What is required -> Edit the part that opens with the line containing "Rendered at 1754 by 1241 pixels." and closes with the line containing "picture [1250, 706, 1742, 1075]": replace "document elements" with "layout elements", change nothing else, and output only those lines.

Rows from a layout dataset
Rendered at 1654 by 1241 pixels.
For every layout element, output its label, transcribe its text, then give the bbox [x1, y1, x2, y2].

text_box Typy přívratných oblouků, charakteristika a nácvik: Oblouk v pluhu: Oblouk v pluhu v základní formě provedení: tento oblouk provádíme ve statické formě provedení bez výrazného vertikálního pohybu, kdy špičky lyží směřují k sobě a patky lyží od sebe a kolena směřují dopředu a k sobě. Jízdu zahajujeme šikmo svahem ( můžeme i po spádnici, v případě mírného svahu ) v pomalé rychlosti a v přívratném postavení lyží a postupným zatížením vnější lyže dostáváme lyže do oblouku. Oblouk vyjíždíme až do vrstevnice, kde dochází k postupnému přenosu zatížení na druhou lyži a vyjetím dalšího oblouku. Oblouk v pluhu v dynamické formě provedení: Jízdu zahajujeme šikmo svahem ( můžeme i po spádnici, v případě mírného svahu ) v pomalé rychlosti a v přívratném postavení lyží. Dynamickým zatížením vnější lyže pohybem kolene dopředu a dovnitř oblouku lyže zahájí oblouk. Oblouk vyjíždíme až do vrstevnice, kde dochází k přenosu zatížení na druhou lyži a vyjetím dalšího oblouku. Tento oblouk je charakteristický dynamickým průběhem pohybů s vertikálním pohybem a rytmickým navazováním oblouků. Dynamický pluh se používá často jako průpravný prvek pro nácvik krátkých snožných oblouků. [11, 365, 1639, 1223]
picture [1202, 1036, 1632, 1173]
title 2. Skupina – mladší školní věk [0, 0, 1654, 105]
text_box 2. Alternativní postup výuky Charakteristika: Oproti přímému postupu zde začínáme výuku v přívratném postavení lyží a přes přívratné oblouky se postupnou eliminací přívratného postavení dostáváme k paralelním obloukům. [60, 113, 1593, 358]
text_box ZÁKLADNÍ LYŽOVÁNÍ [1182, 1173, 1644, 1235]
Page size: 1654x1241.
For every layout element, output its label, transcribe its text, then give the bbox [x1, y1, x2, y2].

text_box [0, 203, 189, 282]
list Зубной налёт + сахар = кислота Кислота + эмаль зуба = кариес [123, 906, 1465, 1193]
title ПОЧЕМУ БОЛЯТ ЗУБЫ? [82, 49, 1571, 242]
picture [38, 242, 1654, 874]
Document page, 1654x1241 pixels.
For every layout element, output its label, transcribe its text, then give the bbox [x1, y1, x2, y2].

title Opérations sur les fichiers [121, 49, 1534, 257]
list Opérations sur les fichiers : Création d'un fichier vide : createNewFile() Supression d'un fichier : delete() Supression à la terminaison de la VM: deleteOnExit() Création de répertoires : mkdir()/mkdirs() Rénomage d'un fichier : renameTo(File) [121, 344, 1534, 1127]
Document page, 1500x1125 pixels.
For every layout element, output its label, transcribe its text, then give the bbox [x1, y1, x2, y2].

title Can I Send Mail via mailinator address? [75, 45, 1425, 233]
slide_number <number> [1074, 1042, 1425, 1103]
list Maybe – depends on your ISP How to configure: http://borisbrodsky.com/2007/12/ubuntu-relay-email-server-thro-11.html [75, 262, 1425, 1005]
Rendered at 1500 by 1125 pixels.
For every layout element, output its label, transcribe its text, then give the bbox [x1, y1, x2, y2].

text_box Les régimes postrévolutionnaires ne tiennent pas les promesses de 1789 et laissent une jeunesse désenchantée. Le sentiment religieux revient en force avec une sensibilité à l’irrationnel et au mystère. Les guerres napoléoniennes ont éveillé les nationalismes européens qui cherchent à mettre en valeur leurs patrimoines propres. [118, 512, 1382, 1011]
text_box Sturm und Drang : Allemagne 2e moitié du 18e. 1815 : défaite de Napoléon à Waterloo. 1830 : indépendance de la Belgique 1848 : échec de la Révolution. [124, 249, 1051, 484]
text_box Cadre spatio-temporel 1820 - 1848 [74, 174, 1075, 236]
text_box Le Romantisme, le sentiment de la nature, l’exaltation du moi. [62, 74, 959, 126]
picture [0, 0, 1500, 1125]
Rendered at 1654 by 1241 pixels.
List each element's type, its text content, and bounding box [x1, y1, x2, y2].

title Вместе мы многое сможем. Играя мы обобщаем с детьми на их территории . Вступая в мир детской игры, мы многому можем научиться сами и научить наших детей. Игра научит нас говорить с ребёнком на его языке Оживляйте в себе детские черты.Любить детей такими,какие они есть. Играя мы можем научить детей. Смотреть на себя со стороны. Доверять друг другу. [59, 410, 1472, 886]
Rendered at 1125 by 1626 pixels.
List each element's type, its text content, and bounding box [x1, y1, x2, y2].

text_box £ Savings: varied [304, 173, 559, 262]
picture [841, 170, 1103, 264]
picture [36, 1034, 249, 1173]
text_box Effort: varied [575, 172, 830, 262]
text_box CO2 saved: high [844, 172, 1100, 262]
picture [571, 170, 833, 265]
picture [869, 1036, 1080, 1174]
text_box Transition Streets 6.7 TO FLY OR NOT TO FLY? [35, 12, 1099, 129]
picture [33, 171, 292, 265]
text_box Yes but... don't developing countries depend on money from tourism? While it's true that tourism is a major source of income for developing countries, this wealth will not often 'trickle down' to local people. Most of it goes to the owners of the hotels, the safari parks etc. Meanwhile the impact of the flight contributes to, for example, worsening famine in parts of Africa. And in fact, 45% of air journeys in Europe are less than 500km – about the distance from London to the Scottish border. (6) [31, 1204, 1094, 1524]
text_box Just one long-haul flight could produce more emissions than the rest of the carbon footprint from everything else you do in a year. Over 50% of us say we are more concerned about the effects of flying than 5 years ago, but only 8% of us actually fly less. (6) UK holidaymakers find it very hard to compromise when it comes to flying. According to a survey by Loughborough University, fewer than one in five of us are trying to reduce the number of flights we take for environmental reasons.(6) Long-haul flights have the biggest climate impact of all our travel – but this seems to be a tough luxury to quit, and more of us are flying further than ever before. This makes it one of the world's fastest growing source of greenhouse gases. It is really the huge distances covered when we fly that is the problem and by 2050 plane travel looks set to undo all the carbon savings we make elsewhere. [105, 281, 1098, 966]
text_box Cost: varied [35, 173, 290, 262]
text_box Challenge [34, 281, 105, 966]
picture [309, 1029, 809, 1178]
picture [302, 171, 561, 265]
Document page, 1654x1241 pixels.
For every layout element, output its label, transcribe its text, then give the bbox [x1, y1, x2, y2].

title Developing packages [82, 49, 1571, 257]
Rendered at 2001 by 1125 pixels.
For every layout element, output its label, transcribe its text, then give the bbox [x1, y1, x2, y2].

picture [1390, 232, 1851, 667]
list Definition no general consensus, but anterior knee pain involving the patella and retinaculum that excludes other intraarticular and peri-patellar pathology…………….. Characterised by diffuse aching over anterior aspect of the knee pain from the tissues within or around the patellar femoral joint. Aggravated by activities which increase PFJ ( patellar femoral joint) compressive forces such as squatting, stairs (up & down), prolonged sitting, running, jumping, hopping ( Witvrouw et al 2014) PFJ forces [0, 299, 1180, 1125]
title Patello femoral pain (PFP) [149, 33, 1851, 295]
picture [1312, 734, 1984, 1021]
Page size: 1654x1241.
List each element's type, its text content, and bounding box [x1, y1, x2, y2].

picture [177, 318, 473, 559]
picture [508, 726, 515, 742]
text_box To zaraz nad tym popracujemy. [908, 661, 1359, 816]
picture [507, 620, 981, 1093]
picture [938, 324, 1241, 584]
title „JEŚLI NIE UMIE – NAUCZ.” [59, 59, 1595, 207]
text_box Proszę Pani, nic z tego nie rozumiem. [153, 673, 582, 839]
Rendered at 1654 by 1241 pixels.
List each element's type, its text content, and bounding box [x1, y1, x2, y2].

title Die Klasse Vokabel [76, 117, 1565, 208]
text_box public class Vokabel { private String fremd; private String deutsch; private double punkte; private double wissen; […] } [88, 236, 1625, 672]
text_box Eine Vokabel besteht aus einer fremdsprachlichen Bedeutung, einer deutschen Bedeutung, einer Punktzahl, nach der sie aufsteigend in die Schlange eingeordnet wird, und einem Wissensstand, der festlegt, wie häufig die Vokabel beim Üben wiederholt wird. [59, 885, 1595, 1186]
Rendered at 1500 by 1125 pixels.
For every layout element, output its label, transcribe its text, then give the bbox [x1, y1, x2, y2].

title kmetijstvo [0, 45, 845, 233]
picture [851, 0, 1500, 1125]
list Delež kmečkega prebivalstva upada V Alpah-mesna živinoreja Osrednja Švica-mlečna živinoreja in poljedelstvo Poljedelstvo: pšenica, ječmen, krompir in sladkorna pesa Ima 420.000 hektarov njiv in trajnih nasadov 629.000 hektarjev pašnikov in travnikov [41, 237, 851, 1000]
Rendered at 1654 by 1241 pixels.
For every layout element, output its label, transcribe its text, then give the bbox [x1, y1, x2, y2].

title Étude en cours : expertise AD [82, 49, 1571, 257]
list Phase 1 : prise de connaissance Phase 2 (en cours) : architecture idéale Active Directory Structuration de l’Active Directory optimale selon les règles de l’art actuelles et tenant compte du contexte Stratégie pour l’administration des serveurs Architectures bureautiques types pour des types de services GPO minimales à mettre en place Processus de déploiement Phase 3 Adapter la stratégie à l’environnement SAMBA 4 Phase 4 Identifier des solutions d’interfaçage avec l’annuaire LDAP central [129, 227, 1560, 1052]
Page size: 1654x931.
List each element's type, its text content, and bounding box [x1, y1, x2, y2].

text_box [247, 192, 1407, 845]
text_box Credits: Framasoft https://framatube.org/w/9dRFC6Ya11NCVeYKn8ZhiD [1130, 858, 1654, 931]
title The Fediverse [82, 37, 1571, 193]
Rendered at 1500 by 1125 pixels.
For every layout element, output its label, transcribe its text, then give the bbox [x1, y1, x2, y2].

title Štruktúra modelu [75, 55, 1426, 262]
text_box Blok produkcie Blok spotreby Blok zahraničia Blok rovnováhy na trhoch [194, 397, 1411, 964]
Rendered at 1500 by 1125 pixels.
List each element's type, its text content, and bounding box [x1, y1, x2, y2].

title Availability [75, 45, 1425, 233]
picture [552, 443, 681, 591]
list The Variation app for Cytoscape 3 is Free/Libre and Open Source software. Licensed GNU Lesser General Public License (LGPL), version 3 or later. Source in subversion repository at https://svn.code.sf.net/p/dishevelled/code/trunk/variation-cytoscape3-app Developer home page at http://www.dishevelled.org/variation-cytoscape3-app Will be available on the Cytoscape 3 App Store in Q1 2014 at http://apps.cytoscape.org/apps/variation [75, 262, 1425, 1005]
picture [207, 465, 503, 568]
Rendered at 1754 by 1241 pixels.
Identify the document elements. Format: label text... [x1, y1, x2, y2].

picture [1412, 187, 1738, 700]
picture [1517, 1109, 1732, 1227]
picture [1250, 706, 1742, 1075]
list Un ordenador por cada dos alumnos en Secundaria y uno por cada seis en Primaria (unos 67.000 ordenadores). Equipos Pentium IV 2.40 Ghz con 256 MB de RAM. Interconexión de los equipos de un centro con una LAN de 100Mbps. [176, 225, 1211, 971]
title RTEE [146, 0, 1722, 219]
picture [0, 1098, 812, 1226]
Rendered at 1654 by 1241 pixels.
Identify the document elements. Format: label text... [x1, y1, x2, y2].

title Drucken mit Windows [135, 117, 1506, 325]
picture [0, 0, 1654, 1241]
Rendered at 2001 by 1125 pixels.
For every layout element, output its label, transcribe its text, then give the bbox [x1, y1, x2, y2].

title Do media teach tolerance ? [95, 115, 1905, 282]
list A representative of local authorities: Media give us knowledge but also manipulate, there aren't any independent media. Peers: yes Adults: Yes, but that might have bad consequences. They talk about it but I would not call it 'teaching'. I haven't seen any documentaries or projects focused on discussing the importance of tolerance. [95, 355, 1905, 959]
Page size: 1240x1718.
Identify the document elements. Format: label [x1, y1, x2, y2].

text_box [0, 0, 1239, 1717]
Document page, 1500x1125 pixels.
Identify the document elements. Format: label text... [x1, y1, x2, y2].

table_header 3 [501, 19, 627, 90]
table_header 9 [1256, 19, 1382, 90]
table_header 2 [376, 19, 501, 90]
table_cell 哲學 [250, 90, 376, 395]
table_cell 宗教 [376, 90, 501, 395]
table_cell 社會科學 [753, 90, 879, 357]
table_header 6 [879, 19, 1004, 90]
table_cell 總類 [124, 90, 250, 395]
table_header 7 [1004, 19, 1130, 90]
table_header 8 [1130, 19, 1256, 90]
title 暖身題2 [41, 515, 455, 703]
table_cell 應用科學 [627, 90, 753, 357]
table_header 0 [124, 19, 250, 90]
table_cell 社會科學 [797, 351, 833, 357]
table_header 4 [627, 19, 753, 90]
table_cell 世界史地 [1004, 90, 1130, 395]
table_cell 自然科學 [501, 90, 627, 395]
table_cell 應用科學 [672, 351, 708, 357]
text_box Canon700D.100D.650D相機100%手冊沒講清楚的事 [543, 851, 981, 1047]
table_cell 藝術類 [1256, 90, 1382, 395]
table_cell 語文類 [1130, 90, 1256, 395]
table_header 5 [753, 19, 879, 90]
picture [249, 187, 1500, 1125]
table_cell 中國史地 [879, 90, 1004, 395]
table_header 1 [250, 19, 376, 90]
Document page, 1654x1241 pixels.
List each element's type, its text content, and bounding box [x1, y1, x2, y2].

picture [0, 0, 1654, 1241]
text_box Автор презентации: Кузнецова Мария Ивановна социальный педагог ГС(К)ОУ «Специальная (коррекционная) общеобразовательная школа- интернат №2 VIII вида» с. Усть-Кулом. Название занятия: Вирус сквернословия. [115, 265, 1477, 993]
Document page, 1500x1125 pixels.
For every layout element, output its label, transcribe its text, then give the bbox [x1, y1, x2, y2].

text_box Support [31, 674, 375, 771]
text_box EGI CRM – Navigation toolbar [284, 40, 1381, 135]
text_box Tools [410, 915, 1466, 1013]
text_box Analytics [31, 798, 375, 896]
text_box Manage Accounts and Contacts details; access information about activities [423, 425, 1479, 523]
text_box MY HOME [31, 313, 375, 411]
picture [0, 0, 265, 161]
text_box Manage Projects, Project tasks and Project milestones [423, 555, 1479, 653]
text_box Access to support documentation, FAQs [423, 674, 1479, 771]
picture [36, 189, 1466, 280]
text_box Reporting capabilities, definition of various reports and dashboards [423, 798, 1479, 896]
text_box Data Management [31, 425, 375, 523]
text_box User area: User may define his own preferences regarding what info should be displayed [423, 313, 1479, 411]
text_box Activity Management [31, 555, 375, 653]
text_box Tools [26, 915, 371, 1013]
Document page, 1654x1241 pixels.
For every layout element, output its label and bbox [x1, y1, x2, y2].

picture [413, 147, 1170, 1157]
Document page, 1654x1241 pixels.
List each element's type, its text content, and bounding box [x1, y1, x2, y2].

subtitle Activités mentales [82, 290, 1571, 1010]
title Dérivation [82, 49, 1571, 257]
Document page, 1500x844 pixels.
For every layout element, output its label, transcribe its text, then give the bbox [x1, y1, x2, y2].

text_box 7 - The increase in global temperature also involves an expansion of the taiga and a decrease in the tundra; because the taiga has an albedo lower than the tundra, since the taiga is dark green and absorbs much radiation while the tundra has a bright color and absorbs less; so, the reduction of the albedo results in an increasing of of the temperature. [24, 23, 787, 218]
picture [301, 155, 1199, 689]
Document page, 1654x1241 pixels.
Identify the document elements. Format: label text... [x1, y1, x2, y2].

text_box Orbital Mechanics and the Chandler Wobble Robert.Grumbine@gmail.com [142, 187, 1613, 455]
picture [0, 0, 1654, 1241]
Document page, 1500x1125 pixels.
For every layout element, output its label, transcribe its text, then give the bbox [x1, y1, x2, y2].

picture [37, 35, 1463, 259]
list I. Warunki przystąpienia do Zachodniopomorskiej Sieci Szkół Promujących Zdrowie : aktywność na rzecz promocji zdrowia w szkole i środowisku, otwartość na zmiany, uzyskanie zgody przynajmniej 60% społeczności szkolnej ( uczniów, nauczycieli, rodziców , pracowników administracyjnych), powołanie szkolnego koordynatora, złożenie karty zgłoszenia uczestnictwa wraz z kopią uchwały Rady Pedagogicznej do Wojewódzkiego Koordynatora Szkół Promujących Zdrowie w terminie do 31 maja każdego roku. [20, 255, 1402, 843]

Correct result ->
Rendered at 1754 by 1241 pixels.
Identify the layout elements. Format: label text... [x1, y1, x2, y2].

picture [1412, 187, 1738, 700]
picture [1517, 1109, 1732, 1227]
picture [1250, 706, 1742, 1075]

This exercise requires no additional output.